SCROLL TO CONTINUE WITH CONTENT

Diketahui, Kawasan Hutan Gunung Merapi ditetapkan sebagai Taman Nasional Gunung Merapi sesuai dengan Surat Keputusan Menteri Kehutanan No. 134/Menhut-II/2004 tentang perubahan Fungsi Kawasan Hutan Lindung, Cagar Alam dan Taman Wisata Alam.

Area seluas ± 6.410 hektare ini terletak di Kabupaten Magelang, Boyolali, dan Klaten (Provinsi Jawa Tengah); serta Kabupaten Sleman (DI Yogyakarta).

UU No. 5 Tahun 1990 tentang Konservasi Sumber Daya Alam Hayati dan Ekosistemnya sendiri melarang kegiatan yang dapat mengakibatkan perubahan terhadap keutuhan zona inti taman nasional atau yang tidak sesuai dengan fungsi zona itu. 

Sementara, salah satu perusahaan, PT SKM, disebut telah mengantongi Wilayah Izin Usaha Pertambangan (WIUP) dengan alat berat di hulu sungai Boyong. Namun, sejauh ini area pertambangan belum mulai beroperasi.

Sekretaris Paguyuban Pelestarian Sumber Air Hulu Sungai Boyong, Sulistiadi, mengungkapkan pihaknya pun meminta pemerintah mencabut WIUP tersebut.

Warga, katanya, menolak rencana penambangan pasir tersebut karena berpotensi besar merusak alam dan menghilangkan sumber mata air yang menghidupi warga di sekitar hulu Sungai Boyong.

"Kami tidak ingin terjadi seperti tahun 2014 lalu, di mana sumber mata air kami habis," tegas Sulistiadi kepada CNNIndonesia.com, di kompleks Pemda Sleman, Kamis (5/11).

Ketika itu, ada 23 penambang pasir dengan alat berat. Namun, hanya satu perusahaan yang mengantongi izin. Warga pun merusak akses jalan sehingga penambangan tersebut bisa dihentikan.

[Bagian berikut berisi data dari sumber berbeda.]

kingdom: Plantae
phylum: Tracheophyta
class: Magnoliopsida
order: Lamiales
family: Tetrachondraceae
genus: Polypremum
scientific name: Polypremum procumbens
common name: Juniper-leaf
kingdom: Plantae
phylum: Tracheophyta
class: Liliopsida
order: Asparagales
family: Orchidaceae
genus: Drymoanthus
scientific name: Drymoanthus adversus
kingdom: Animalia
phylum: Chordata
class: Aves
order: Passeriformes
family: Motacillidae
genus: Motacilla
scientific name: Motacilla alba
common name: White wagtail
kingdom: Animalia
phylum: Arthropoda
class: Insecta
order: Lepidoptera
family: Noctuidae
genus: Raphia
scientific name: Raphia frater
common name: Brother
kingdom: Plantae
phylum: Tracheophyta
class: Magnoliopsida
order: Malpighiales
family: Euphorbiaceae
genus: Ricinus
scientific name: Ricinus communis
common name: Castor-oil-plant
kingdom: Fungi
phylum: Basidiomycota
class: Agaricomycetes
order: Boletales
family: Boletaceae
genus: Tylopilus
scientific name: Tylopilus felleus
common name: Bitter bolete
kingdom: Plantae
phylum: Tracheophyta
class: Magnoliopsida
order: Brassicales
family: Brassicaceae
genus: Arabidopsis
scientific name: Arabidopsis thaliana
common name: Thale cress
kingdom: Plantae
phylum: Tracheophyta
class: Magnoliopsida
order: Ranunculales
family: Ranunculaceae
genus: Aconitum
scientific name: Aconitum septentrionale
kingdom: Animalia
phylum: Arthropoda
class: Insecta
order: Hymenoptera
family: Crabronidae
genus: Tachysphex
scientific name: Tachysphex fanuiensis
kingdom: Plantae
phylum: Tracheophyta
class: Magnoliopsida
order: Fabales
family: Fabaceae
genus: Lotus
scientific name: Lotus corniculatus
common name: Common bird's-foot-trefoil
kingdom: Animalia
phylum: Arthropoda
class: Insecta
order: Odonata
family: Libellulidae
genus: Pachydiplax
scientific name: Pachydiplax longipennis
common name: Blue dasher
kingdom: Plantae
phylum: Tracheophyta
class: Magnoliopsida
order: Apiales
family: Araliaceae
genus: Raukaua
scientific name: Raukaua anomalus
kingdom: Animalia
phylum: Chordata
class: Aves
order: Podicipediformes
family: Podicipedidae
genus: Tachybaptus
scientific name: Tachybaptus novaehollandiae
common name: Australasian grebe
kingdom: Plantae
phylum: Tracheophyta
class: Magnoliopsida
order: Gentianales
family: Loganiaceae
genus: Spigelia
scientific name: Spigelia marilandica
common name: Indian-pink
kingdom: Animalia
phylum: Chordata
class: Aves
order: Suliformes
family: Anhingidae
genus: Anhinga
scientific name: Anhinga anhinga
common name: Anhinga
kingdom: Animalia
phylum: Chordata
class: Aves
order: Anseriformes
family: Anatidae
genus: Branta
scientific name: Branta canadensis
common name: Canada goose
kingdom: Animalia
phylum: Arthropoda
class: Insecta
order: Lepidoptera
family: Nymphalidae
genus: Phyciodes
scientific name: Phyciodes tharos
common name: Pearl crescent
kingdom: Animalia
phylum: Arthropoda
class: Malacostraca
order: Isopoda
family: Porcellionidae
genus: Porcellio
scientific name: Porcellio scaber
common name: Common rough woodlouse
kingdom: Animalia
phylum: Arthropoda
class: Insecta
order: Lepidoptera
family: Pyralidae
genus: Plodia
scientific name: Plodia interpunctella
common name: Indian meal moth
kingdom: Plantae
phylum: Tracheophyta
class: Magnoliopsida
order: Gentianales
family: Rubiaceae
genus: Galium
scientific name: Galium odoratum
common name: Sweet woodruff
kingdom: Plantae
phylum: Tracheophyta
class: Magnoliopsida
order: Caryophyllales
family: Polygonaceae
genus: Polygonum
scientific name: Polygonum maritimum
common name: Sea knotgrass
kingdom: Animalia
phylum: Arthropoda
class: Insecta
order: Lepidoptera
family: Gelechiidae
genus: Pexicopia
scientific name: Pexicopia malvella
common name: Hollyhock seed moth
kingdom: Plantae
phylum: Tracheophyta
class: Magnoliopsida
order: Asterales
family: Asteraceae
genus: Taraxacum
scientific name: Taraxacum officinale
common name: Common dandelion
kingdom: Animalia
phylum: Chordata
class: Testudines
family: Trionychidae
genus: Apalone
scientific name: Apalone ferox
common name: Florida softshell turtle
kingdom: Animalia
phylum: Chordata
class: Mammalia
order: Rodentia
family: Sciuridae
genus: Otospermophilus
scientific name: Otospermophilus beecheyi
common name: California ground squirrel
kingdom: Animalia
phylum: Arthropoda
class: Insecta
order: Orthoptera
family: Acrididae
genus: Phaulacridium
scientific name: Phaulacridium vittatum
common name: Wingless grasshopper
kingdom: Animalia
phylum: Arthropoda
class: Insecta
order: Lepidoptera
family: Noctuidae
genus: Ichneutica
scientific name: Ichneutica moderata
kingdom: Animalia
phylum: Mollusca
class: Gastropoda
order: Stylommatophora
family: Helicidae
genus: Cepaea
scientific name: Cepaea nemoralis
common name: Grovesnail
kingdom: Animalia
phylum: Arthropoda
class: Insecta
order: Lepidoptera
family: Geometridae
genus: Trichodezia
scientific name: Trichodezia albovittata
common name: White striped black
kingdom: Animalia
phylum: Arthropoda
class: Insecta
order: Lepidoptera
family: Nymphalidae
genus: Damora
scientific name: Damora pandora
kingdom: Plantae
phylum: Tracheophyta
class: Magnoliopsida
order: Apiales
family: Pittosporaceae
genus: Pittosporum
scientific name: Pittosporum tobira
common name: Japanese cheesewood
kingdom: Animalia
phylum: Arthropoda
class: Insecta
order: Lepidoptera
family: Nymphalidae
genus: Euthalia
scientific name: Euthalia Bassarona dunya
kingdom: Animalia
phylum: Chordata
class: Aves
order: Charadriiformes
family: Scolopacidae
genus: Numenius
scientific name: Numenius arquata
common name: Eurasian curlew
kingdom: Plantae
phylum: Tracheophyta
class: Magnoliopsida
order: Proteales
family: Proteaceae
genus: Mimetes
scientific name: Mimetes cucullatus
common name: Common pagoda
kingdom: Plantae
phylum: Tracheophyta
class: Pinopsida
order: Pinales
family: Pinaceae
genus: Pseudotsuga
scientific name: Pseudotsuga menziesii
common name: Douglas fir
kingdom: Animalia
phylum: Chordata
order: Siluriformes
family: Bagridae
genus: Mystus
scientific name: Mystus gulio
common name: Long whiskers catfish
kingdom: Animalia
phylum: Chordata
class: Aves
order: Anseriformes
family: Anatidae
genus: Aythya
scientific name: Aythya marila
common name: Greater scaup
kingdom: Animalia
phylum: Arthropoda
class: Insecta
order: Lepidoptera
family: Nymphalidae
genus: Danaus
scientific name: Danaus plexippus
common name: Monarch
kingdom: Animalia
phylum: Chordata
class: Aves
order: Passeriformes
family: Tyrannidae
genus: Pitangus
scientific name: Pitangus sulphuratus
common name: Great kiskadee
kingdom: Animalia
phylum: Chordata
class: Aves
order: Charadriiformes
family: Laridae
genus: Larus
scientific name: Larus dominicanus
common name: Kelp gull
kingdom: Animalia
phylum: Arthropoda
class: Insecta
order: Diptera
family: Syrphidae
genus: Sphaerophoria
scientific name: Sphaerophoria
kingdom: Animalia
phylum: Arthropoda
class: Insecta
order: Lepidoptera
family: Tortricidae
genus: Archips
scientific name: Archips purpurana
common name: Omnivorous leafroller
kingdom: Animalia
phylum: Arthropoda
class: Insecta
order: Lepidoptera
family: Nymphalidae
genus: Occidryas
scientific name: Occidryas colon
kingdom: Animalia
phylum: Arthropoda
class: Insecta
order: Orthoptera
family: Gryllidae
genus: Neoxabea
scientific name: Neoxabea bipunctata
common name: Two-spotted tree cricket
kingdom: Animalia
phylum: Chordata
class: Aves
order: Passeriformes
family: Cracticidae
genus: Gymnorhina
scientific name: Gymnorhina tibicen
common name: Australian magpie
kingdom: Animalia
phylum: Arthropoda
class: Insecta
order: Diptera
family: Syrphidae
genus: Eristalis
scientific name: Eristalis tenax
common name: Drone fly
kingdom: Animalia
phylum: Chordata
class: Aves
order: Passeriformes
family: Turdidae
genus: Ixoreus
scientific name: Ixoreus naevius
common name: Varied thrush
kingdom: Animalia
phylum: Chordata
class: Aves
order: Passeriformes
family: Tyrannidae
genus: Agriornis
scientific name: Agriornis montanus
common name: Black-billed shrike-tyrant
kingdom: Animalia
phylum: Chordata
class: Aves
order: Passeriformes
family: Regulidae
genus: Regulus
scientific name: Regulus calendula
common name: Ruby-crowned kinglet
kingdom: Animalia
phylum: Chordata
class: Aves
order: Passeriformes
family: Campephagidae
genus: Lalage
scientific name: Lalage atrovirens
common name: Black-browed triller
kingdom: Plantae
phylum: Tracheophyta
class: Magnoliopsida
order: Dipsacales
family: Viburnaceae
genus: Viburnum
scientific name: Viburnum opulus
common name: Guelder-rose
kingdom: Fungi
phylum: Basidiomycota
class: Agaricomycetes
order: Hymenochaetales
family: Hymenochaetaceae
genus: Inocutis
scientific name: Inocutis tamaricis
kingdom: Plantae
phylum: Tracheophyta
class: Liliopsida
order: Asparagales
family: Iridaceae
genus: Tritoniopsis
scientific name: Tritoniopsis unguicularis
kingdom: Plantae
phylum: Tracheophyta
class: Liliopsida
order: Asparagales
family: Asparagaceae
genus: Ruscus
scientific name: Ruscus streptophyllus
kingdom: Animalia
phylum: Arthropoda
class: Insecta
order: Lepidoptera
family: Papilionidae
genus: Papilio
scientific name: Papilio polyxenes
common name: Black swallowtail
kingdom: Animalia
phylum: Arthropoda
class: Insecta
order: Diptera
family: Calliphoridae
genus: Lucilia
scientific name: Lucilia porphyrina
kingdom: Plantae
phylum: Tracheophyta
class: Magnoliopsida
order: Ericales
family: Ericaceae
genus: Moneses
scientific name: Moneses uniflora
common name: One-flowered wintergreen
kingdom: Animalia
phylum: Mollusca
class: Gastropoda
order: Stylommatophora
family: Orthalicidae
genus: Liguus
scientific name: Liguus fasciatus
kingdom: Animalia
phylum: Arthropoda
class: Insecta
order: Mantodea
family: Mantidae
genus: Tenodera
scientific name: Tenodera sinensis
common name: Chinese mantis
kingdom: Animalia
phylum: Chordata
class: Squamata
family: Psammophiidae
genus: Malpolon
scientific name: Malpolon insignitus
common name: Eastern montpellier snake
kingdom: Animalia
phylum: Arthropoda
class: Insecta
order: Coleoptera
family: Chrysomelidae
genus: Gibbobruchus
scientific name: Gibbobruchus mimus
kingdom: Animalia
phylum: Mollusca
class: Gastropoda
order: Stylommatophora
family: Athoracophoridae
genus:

Sejauh ini, lanjutnya, Pemerintah Kabupaten Sleman sudah mengajukan revisi ke Pemprov DIY dan Pusat terkait WIUP itu. Jika dikabulkan, kawasan lereng tersebut hanya diperbolehkan bagi penambangan rakyat dengan menggunakan alat manual.

"Dari Pemkab Sleman sudah mengajukan revisi ke Pemda DIY dan pemerintah pusat terkait dengan peta areal tambang yang sebelumnya diperbolehkan untuk alat berat," sambung Sulis.

Bupati Sleman Sri Purnomo menyatakan hal tersebut merupakan kewenangan dari Balai Besar Wilayah Sungai (BBWS).

"Saya memahami tuntutan Warga. Semoga ada perhatian dari yang berwenang," ujar Sri Purnomo.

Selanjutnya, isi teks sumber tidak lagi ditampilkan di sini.